Brody's Notes... Harvard Study Shows Discrimination Against Gay Job Applicants

András Tilcsik
By Brody Levesque | CAMBRIDGE, MASSACHUSETTS -- In an audit study conducted by Harvard researcher András Tilcsik, published this week in the American Journal of Sociology, its results showed that males seeking employment in the southern and Midwestern United States were less likely to be hired if they appeared to be gay, versus applicants who displayed stereotypical heteronormal characteristics.
Tilcsik's research team sent a pair of résumés to 1,769 employment listings for office or managerial positions in seven states. One résumé listed relevant job experience as a treasurer for a university LGBTQ society, the other résumé in each pair was randomly assigned experience in a control organization.
The results revealed that the résumé without the gay reference had an 11.5 per cent chance of the applicant called in for an employment interview.
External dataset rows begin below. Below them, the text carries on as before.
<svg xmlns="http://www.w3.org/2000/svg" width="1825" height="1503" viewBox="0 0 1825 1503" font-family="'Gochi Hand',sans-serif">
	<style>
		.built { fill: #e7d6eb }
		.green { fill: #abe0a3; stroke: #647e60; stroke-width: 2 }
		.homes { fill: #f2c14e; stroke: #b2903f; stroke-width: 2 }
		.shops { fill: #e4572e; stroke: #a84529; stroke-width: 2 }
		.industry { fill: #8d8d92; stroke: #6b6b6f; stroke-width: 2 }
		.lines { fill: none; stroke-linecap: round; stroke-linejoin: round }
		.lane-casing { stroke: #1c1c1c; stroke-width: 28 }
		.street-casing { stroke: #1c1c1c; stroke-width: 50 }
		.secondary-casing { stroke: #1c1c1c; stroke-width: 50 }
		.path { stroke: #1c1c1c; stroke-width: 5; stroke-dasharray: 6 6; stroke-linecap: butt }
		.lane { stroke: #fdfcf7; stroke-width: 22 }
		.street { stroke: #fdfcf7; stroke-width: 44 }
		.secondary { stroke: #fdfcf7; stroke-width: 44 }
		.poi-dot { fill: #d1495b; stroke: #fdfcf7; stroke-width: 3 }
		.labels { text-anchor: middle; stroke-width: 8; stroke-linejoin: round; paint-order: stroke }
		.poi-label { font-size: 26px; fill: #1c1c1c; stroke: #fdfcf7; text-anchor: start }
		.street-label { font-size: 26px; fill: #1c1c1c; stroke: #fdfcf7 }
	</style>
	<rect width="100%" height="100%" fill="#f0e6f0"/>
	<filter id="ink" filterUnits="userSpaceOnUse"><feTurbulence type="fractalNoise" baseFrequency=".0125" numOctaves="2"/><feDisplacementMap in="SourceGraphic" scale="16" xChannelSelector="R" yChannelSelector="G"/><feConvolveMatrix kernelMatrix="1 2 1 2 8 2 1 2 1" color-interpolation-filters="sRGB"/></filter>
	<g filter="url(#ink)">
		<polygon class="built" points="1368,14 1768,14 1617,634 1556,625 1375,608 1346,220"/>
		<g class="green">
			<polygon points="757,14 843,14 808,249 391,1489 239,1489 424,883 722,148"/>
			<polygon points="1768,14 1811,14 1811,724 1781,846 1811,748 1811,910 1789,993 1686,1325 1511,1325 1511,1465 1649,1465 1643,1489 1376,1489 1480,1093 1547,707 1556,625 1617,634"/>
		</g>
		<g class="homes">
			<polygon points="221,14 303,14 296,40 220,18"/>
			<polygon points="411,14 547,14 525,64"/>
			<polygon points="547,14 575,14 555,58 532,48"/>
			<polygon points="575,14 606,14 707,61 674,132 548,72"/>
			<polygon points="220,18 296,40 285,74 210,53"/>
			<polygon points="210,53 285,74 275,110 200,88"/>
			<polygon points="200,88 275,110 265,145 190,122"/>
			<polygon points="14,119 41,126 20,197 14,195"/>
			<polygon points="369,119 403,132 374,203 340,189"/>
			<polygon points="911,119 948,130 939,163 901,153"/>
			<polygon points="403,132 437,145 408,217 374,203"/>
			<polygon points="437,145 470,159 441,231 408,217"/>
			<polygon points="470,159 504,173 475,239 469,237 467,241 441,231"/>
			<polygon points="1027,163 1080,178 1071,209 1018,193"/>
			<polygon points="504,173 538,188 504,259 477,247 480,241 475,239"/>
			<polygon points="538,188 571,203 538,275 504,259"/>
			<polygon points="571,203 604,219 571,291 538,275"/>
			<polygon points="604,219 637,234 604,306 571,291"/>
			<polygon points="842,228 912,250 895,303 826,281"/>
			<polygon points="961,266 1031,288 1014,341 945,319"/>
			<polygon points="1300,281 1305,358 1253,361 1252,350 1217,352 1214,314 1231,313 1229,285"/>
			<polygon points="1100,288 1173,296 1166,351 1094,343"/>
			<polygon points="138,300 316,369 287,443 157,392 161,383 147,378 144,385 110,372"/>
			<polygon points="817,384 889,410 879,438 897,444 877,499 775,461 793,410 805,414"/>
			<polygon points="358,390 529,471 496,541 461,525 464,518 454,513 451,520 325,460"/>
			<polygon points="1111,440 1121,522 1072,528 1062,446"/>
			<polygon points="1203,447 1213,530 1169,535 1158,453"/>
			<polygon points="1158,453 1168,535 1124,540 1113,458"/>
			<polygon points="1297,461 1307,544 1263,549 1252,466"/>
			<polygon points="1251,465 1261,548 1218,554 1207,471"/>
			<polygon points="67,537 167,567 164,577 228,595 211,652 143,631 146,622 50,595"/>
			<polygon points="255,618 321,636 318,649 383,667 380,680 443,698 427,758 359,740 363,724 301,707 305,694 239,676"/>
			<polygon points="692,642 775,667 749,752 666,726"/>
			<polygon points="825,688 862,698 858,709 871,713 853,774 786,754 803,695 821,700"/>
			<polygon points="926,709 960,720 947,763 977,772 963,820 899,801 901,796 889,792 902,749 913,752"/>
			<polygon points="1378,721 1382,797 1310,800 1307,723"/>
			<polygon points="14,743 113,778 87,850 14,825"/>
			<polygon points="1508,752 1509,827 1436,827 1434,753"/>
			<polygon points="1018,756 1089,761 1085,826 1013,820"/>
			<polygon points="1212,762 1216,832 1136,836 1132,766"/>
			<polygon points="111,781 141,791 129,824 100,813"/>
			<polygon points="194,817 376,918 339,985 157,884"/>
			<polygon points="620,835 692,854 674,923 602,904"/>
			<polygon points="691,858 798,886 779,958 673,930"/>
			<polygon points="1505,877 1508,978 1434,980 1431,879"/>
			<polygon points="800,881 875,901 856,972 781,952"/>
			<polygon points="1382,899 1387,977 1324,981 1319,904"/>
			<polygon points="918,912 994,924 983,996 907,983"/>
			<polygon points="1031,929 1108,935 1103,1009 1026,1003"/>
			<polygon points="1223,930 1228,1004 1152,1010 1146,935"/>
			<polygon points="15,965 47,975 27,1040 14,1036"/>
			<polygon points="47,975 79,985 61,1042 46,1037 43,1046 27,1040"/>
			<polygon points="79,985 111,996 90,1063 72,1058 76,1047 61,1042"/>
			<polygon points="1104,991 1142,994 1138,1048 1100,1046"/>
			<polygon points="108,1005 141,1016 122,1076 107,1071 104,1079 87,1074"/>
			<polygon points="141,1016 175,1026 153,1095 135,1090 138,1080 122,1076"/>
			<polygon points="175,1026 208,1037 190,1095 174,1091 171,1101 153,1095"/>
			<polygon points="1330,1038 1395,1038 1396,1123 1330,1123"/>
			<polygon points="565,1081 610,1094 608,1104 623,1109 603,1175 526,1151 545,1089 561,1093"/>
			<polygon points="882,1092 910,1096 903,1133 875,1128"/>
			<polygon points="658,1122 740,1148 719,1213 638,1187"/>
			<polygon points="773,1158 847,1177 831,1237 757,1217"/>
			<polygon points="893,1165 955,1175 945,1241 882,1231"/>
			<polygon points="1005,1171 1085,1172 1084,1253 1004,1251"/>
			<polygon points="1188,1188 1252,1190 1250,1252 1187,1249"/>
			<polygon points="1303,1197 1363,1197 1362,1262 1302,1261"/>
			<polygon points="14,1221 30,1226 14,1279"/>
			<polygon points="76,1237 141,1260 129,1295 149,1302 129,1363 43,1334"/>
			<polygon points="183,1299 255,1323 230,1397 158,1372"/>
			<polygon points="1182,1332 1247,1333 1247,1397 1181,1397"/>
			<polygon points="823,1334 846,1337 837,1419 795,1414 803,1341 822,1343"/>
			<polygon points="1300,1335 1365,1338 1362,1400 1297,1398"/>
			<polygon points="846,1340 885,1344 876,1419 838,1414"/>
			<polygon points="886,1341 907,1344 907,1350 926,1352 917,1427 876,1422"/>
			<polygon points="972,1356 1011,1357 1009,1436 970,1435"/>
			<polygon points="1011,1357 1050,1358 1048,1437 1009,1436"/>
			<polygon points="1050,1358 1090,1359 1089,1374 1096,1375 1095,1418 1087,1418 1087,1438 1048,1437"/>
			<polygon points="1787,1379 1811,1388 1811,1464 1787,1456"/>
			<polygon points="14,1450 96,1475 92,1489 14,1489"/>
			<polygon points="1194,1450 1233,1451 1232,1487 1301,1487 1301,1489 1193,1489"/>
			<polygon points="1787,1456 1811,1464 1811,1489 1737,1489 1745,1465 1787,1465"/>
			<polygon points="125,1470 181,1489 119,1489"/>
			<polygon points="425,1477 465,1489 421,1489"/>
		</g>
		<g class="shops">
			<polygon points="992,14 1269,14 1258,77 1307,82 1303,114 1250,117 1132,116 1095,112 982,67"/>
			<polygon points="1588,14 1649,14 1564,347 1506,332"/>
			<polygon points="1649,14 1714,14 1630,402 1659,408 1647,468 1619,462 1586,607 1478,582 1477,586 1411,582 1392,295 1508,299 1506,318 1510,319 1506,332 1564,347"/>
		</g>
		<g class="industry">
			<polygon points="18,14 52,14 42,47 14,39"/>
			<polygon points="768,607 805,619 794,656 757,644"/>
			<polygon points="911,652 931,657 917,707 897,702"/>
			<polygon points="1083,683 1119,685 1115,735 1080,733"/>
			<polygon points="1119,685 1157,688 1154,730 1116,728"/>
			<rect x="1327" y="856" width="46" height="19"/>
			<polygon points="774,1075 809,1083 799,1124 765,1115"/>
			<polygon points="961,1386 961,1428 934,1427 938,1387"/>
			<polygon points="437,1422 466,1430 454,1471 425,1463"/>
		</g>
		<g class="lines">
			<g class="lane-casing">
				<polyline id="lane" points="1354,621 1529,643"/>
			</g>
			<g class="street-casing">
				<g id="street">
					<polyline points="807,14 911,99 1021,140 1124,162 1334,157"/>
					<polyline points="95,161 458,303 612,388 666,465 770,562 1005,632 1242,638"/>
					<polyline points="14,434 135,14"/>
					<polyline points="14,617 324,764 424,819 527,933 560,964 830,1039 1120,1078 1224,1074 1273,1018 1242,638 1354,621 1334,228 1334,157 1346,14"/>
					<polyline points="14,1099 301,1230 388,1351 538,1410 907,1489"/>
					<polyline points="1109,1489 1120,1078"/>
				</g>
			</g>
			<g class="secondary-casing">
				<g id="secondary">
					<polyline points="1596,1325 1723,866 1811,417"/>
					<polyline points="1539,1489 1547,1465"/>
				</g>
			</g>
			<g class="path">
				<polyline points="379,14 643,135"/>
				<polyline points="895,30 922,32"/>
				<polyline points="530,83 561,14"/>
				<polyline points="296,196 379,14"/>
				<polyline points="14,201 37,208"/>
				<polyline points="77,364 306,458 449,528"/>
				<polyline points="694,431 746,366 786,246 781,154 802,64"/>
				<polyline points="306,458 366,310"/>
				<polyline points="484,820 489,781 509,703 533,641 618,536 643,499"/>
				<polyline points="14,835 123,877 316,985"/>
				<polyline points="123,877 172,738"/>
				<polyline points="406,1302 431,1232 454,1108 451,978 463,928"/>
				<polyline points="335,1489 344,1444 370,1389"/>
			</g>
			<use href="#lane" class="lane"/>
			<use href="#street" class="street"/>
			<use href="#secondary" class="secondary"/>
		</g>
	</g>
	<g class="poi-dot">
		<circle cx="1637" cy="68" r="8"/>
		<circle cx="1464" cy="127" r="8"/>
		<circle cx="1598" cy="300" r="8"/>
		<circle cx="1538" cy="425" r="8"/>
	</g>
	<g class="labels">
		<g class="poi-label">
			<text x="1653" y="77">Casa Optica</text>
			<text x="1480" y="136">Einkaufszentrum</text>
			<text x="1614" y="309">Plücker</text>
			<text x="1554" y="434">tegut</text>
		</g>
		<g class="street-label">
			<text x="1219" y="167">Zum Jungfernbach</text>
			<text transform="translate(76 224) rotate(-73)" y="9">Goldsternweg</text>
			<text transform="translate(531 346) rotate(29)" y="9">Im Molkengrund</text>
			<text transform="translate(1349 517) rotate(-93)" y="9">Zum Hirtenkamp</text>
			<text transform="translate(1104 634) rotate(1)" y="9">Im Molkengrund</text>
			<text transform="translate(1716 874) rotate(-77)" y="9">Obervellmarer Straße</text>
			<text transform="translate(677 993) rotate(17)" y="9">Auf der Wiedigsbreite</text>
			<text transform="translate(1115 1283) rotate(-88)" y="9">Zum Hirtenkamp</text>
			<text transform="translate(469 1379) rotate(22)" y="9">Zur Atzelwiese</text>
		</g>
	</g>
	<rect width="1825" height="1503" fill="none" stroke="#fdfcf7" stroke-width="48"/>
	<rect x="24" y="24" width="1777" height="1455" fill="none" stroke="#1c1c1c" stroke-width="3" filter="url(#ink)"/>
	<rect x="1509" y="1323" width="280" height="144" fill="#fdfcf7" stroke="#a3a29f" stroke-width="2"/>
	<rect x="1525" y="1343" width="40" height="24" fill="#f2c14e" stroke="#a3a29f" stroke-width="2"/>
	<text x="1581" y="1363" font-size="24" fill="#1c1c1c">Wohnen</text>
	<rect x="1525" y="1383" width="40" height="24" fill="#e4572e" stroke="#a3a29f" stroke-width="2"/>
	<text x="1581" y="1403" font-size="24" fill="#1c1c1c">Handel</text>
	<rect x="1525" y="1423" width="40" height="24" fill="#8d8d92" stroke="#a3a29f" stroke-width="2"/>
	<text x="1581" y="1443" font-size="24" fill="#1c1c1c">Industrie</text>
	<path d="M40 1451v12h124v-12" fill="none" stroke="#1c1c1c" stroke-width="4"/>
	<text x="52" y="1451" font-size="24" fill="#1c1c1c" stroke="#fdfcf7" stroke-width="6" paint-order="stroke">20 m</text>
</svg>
Conversely, the résumé listing the gay society expereince had only a 7.2 per cent chance. The difference amounted to a 40 per cent higher chance of the heterosexual applicant getting a call.
The researchers discovered that there were minimal differences found in typical employer interest and callback ratios for the for Western and North-Eastern states, however states in the South and Midwest – Florida, Ohio and Texas – had the largest differences in callback rates.
“The results indicate that gay men encounter significant barriers in the hiring process because, at the initial point of contact, employers more readily disqualify openly gay applicants than equally qualified heterosexual applicants.
It seems, therefore, that the discrimination documented in this study is partly rooted in specific stereotypes and cannot be completely reduced to a general antipathy against gay employees,” Mr Tilcsik wrote.

1 comments:

Tim Trent said...

In the UK and, I believe, across Europe, we have laws that penalise any employer proven to have discriminated on many matters including sexual orientation.